Sophia

 

 

 

 

 

Live All’ Estragon – Bologna Il 23 Ottobre.

Di Ambra Galassi                 Foto Di Tiziano Galli

ambra.g@gmail.com                   quiet-tiz@libero.it

Posso immaginare bene il fascino di cui sono pervase certe ammirevoli personalita’, che oltre a se’ stesse si portano dietro tutto quello che a loro e’ successo, assieme alla loro immagine plasmata da anche piu’ di una generazione, ma di questo fascino ho la sfortuna di esserne totalmente immune. Se si e’ ciechi all’aura tragica gia’ vissuta di Thalia Zedeck si hanno poche speranze, visto che rimane ben poco se si toglie il piacere della teatralita’ della sua voce struggente in mezzo al fumo e troppo piena di fumo, accompagnata a stento da un violista.
Thalia Zedeck si fa anche aspettare, facendo si’ che l’unica cosa tragica sia il peso fisico e psicologico che le nostre gambe dovranno reggere fino alla fine della sofferta performance. L’intervallo dura il tempo che serve a piazzare una mezza dozzina di archi sul palco, una mezza dozzina di musicisti che li devono accordare piu’ il tranquillo posizionamento dell’attrezzatura standard. Abbiamo tutto il tempo che serve per pensare che sarebbe simpatico se alla fine dell’attesa uscisse fuori un gruppo che ci facesse ballare un po’. Allora i Sophia partono in svantaggio, e si spiegano in un tempo soggettivo prossimo alle tre ore, con la stessa tranquillita’ che permea la serata. Tranquilli sul palco ma non sotto, dove chi non e’ impegnato a riportare la circolazione agli arti inferiori battendo debolmente il tempo con i piedi, e’ anacronisticamente eccitato, lancia urli ad ogni momento di virtuosismo delle luci e, soprattutto, canta le canzoni. Accanto a me c’e’ una provvidenziale crocerossina, che mi impedisce di dormire appoggiata alla folla, che urla in prossimita’ del mio orecchio destro generosi complimenti a Robin Proper Sheppard, al suo sguardo magnetico e al suo nuovo (?) taglio di capelli.
Quest’ultimo, bisogna dirlo, riesce sorprendentemente ad abbattere la sua immagine di frontman freddo e un po’ triste raccontando aneddoti a cui si ride per simpatia e ricordando a tutti noi che quello era proprio il giorno del suo compleanno, mentre la band suonava cio’ che si conviene (tanti auguri).
La scaletta sembra varia e generosa, ovviamente orientandosi verso la fine della discografia.
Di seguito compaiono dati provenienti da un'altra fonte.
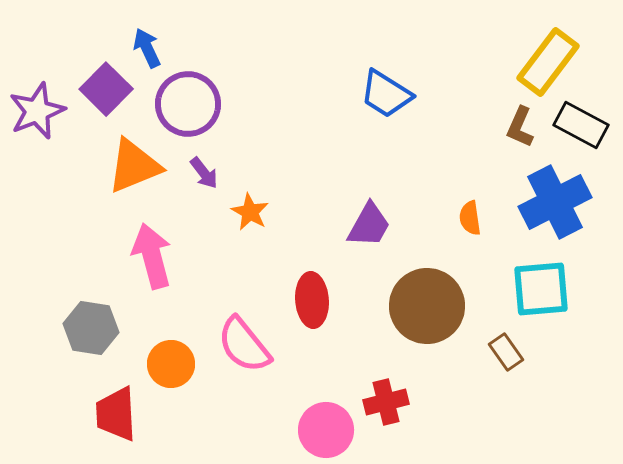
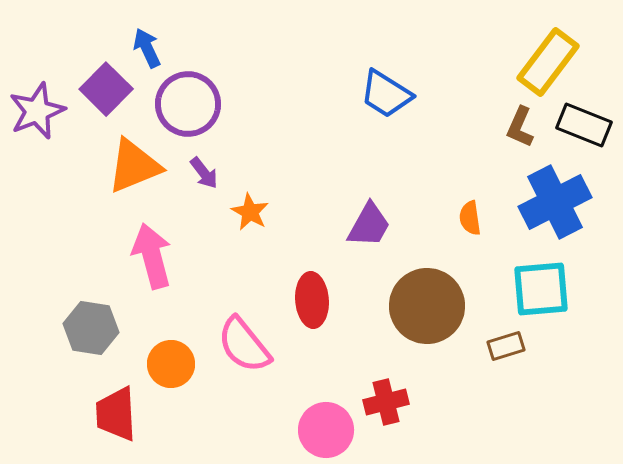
black rectangle: moved 3 px right; rotated 6 degrees counterclockwise
brown rectangle: moved 6 px up; rotated 72 degrees counterclockwise
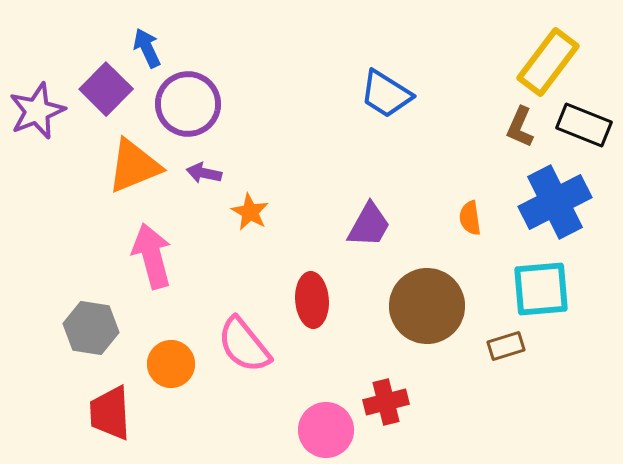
purple arrow: rotated 140 degrees clockwise
red trapezoid: moved 6 px left, 1 px up
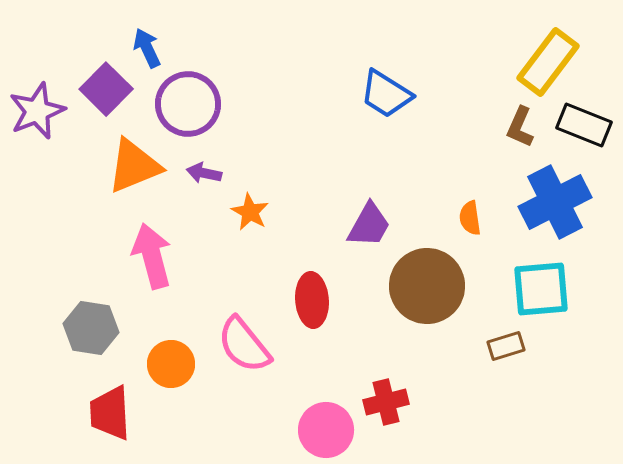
brown circle: moved 20 px up
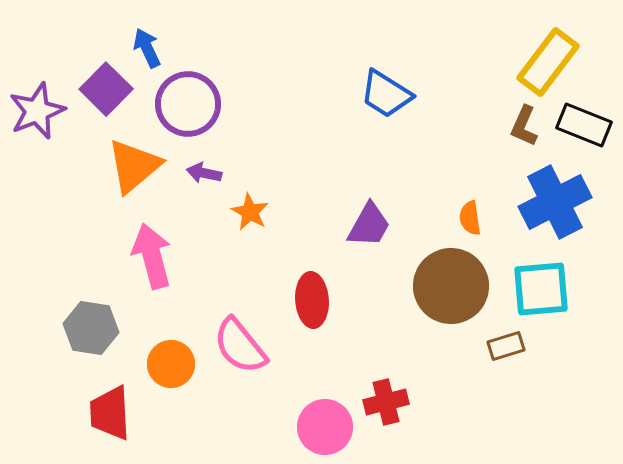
brown L-shape: moved 4 px right, 1 px up
orange triangle: rotated 18 degrees counterclockwise
brown circle: moved 24 px right
pink semicircle: moved 4 px left, 1 px down
pink circle: moved 1 px left, 3 px up
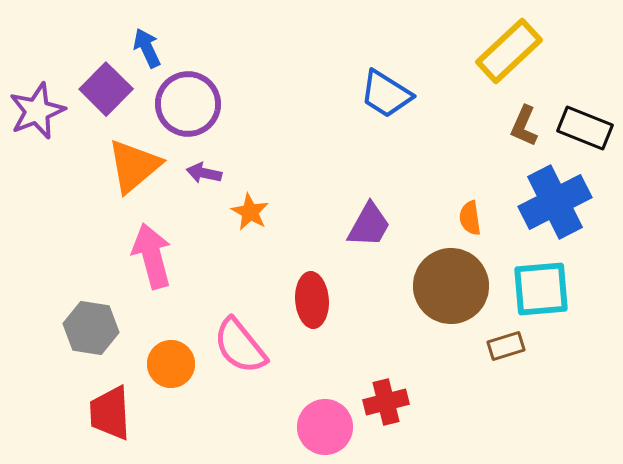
yellow rectangle: moved 39 px left, 11 px up; rotated 10 degrees clockwise
black rectangle: moved 1 px right, 3 px down
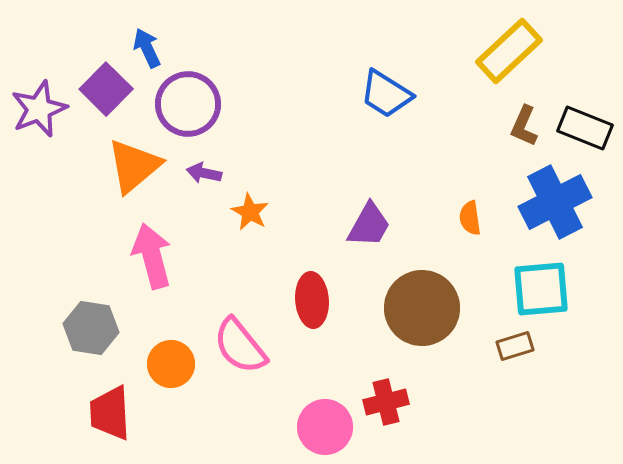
purple star: moved 2 px right, 2 px up
brown circle: moved 29 px left, 22 px down
brown rectangle: moved 9 px right
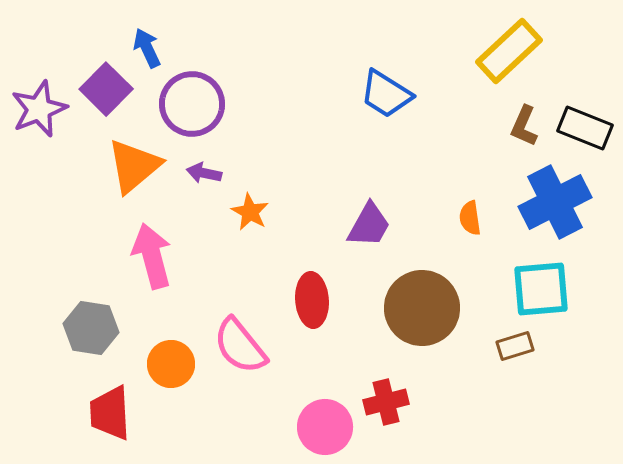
purple circle: moved 4 px right
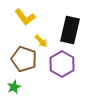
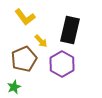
brown pentagon: rotated 30 degrees clockwise
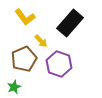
black rectangle: moved 7 px up; rotated 28 degrees clockwise
purple hexagon: moved 3 px left; rotated 10 degrees counterclockwise
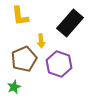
yellow L-shape: moved 5 px left, 1 px up; rotated 30 degrees clockwise
yellow arrow: rotated 40 degrees clockwise
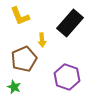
yellow L-shape: rotated 15 degrees counterclockwise
yellow arrow: moved 1 px right, 1 px up
purple hexagon: moved 8 px right, 13 px down
green star: rotated 24 degrees counterclockwise
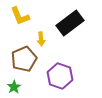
black rectangle: rotated 12 degrees clockwise
yellow arrow: moved 1 px left, 1 px up
purple hexagon: moved 7 px left, 1 px up
green star: rotated 16 degrees clockwise
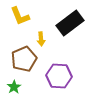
purple hexagon: moved 1 px left; rotated 15 degrees counterclockwise
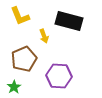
black rectangle: moved 1 px left, 2 px up; rotated 52 degrees clockwise
yellow arrow: moved 3 px right, 3 px up; rotated 16 degrees counterclockwise
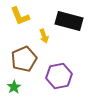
purple hexagon: rotated 15 degrees counterclockwise
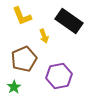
yellow L-shape: moved 2 px right
black rectangle: rotated 20 degrees clockwise
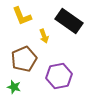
green star: rotated 24 degrees counterclockwise
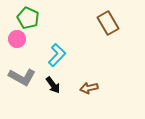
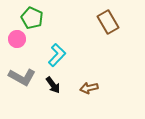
green pentagon: moved 4 px right
brown rectangle: moved 1 px up
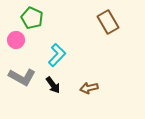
pink circle: moved 1 px left, 1 px down
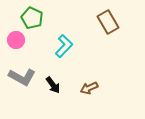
cyan L-shape: moved 7 px right, 9 px up
brown arrow: rotated 12 degrees counterclockwise
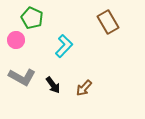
brown arrow: moved 5 px left; rotated 24 degrees counterclockwise
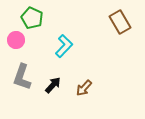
brown rectangle: moved 12 px right
gray L-shape: rotated 80 degrees clockwise
black arrow: rotated 102 degrees counterclockwise
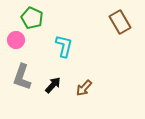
cyan L-shape: rotated 30 degrees counterclockwise
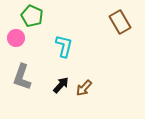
green pentagon: moved 2 px up
pink circle: moved 2 px up
black arrow: moved 8 px right
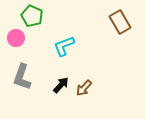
cyan L-shape: rotated 125 degrees counterclockwise
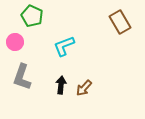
pink circle: moved 1 px left, 4 px down
black arrow: rotated 36 degrees counterclockwise
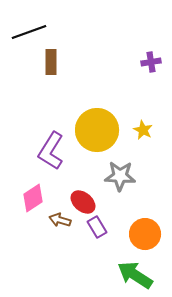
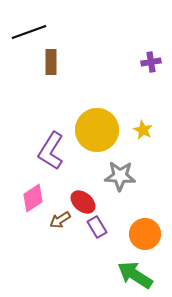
brown arrow: rotated 50 degrees counterclockwise
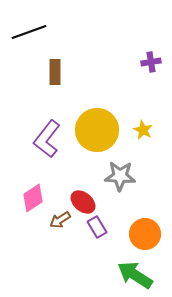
brown rectangle: moved 4 px right, 10 px down
purple L-shape: moved 4 px left, 12 px up; rotated 6 degrees clockwise
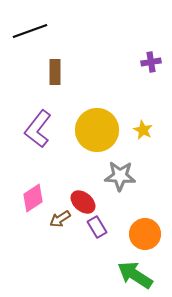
black line: moved 1 px right, 1 px up
purple L-shape: moved 9 px left, 10 px up
brown arrow: moved 1 px up
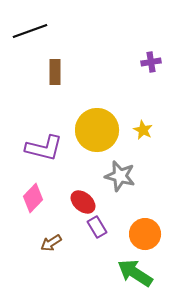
purple L-shape: moved 6 px right, 19 px down; rotated 114 degrees counterclockwise
gray star: rotated 12 degrees clockwise
pink diamond: rotated 12 degrees counterclockwise
brown arrow: moved 9 px left, 24 px down
green arrow: moved 2 px up
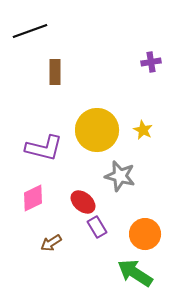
pink diamond: rotated 20 degrees clockwise
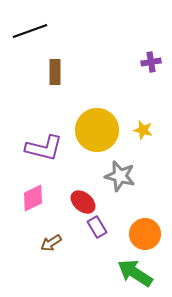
yellow star: rotated 12 degrees counterclockwise
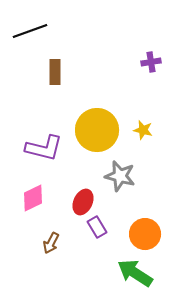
red ellipse: rotated 75 degrees clockwise
brown arrow: rotated 30 degrees counterclockwise
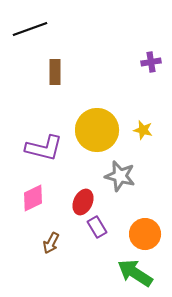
black line: moved 2 px up
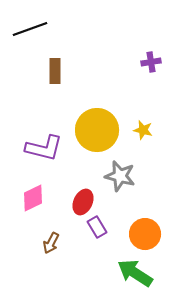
brown rectangle: moved 1 px up
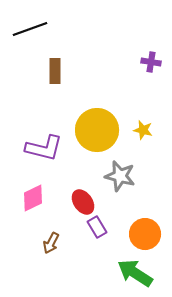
purple cross: rotated 18 degrees clockwise
red ellipse: rotated 60 degrees counterclockwise
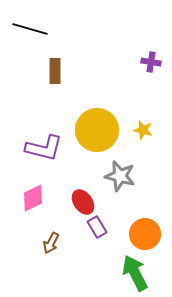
black line: rotated 36 degrees clockwise
green arrow: rotated 30 degrees clockwise
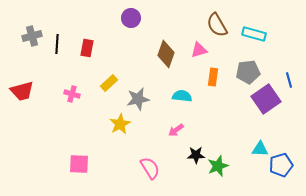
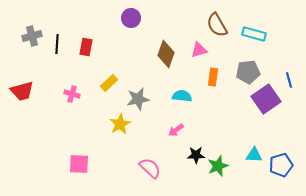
red rectangle: moved 1 px left, 1 px up
cyan triangle: moved 6 px left, 6 px down
pink semicircle: rotated 15 degrees counterclockwise
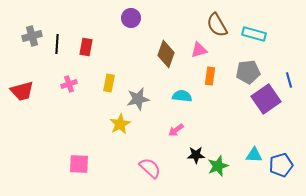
orange rectangle: moved 3 px left, 1 px up
yellow rectangle: rotated 36 degrees counterclockwise
pink cross: moved 3 px left, 10 px up; rotated 35 degrees counterclockwise
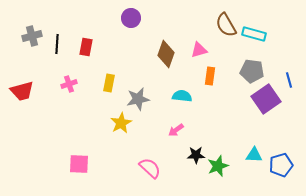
brown semicircle: moved 9 px right
gray pentagon: moved 4 px right, 1 px up; rotated 15 degrees clockwise
yellow star: moved 1 px right, 1 px up
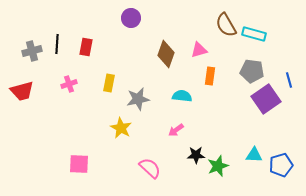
gray cross: moved 15 px down
yellow star: moved 5 px down; rotated 15 degrees counterclockwise
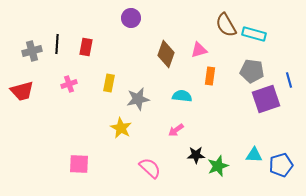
purple square: rotated 16 degrees clockwise
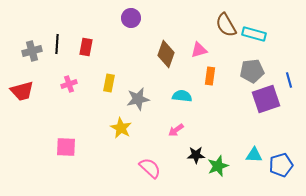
gray pentagon: rotated 15 degrees counterclockwise
pink square: moved 13 px left, 17 px up
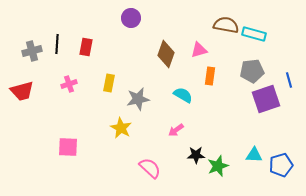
brown semicircle: rotated 130 degrees clockwise
cyan semicircle: moved 1 px right, 1 px up; rotated 24 degrees clockwise
pink square: moved 2 px right
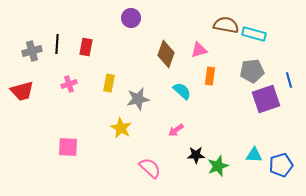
cyan semicircle: moved 1 px left, 4 px up; rotated 12 degrees clockwise
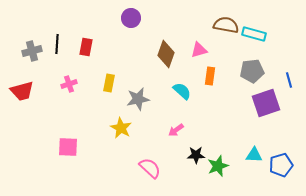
purple square: moved 4 px down
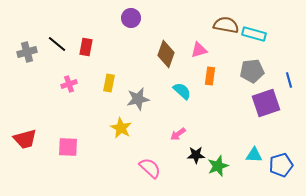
black line: rotated 54 degrees counterclockwise
gray cross: moved 5 px left, 1 px down
red trapezoid: moved 3 px right, 48 px down
pink arrow: moved 2 px right, 4 px down
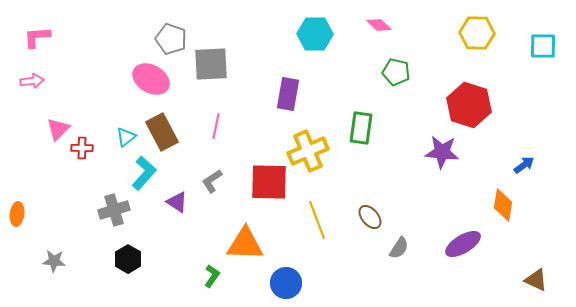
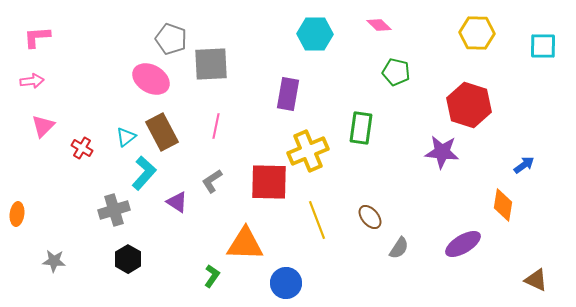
pink triangle: moved 15 px left, 3 px up
red cross: rotated 30 degrees clockwise
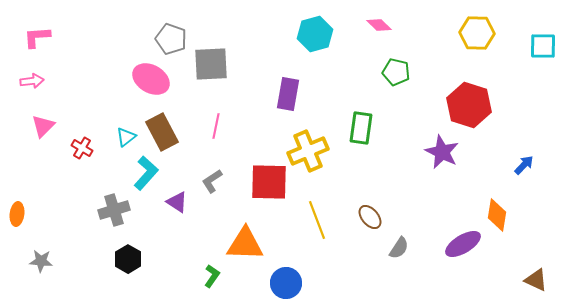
cyan hexagon: rotated 16 degrees counterclockwise
purple star: rotated 20 degrees clockwise
blue arrow: rotated 10 degrees counterclockwise
cyan L-shape: moved 2 px right
orange diamond: moved 6 px left, 10 px down
gray star: moved 13 px left
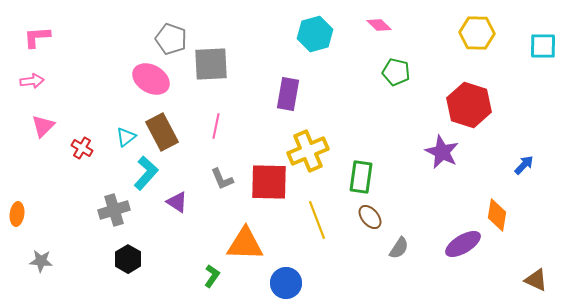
green rectangle: moved 49 px down
gray L-shape: moved 10 px right, 2 px up; rotated 80 degrees counterclockwise
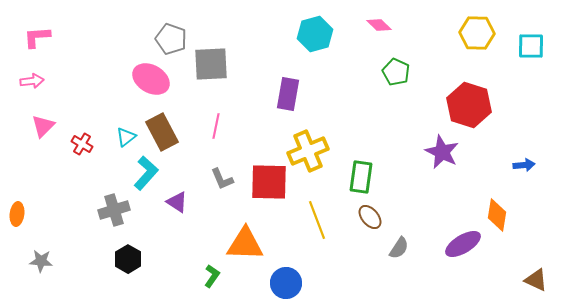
cyan square: moved 12 px left
green pentagon: rotated 12 degrees clockwise
red cross: moved 4 px up
blue arrow: rotated 40 degrees clockwise
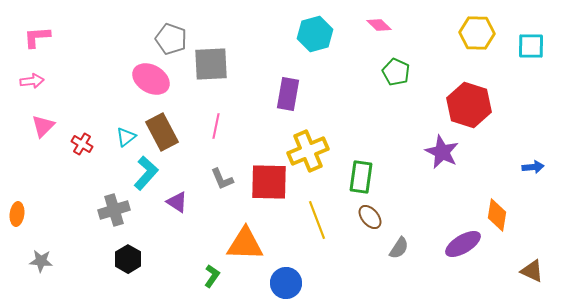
blue arrow: moved 9 px right, 2 px down
brown triangle: moved 4 px left, 9 px up
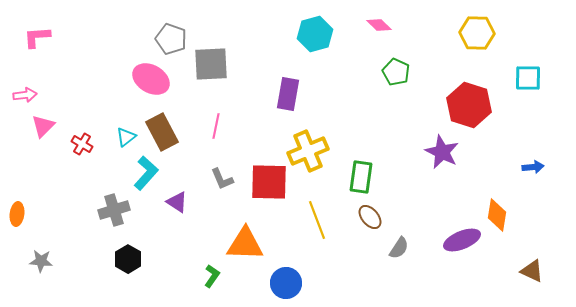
cyan square: moved 3 px left, 32 px down
pink arrow: moved 7 px left, 14 px down
purple ellipse: moved 1 px left, 4 px up; rotated 9 degrees clockwise
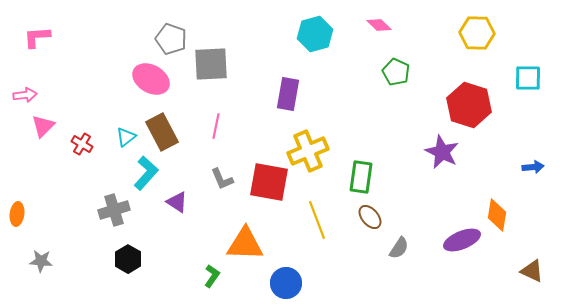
red square: rotated 9 degrees clockwise
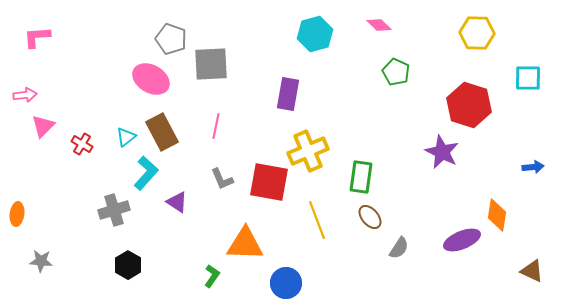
black hexagon: moved 6 px down
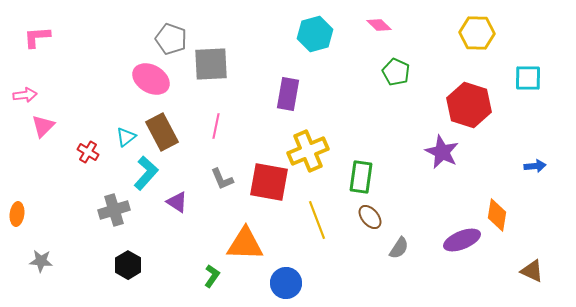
red cross: moved 6 px right, 8 px down
blue arrow: moved 2 px right, 1 px up
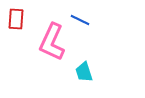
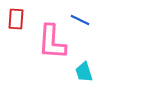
pink L-shape: rotated 21 degrees counterclockwise
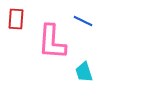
blue line: moved 3 px right, 1 px down
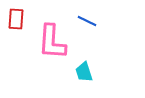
blue line: moved 4 px right
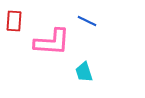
red rectangle: moved 2 px left, 2 px down
pink L-shape: rotated 90 degrees counterclockwise
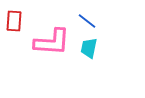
blue line: rotated 12 degrees clockwise
cyan trapezoid: moved 5 px right, 24 px up; rotated 30 degrees clockwise
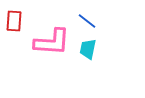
cyan trapezoid: moved 1 px left, 1 px down
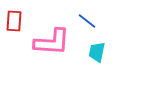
cyan trapezoid: moved 9 px right, 3 px down
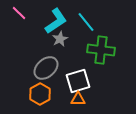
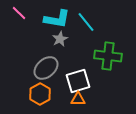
cyan L-shape: moved 1 px right, 2 px up; rotated 44 degrees clockwise
green cross: moved 7 px right, 6 px down
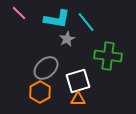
gray star: moved 7 px right
orange hexagon: moved 2 px up
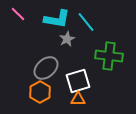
pink line: moved 1 px left, 1 px down
green cross: moved 1 px right
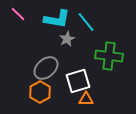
orange triangle: moved 8 px right
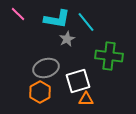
gray ellipse: rotated 25 degrees clockwise
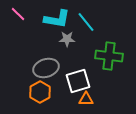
gray star: rotated 28 degrees clockwise
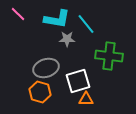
cyan line: moved 2 px down
orange hexagon: rotated 15 degrees counterclockwise
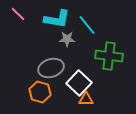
cyan line: moved 1 px right, 1 px down
gray ellipse: moved 5 px right
white square: moved 1 px right, 2 px down; rotated 30 degrees counterclockwise
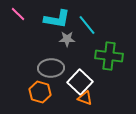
gray ellipse: rotated 15 degrees clockwise
white square: moved 1 px right, 1 px up
orange triangle: moved 1 px left, 1 px up; rotated 21 degrees clockwise
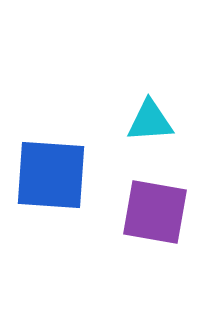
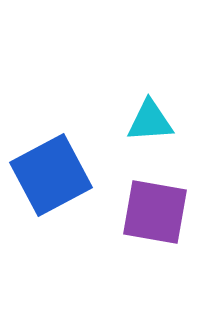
blue square: rotated 32 degrees counterclockwise
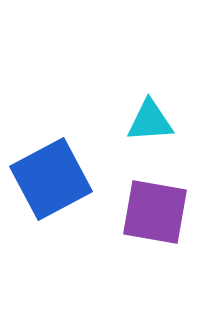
blue square: moved 4 px down
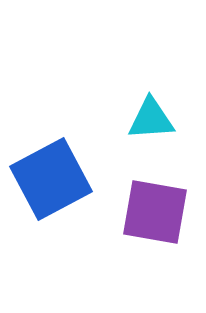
cyan triangle: moved 1 px right, 2 px up
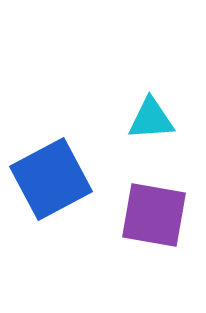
purple square: moved 1 px left, 3 px down
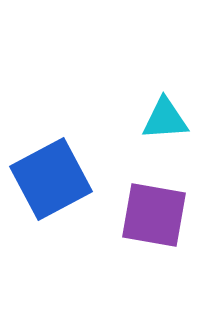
cyan triangle: moved 14 px right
La sezione di archi, seppur non aiutata dall’acustica e dalla posizione costretta, riesce in parte a rendere meno freddi certi momenti di People Are Like Season, rivelandosi qualcosa di piu’ che una scusa per ritornare nella stessa location in meno di un anno.
Un generosissimo bis accontenta le fans che non sono svenute e non si sono uccise per strappare una locandina, e la performance si chiude con due dolci ballate che ci spediscono definitivamente nel mondo dei sogni.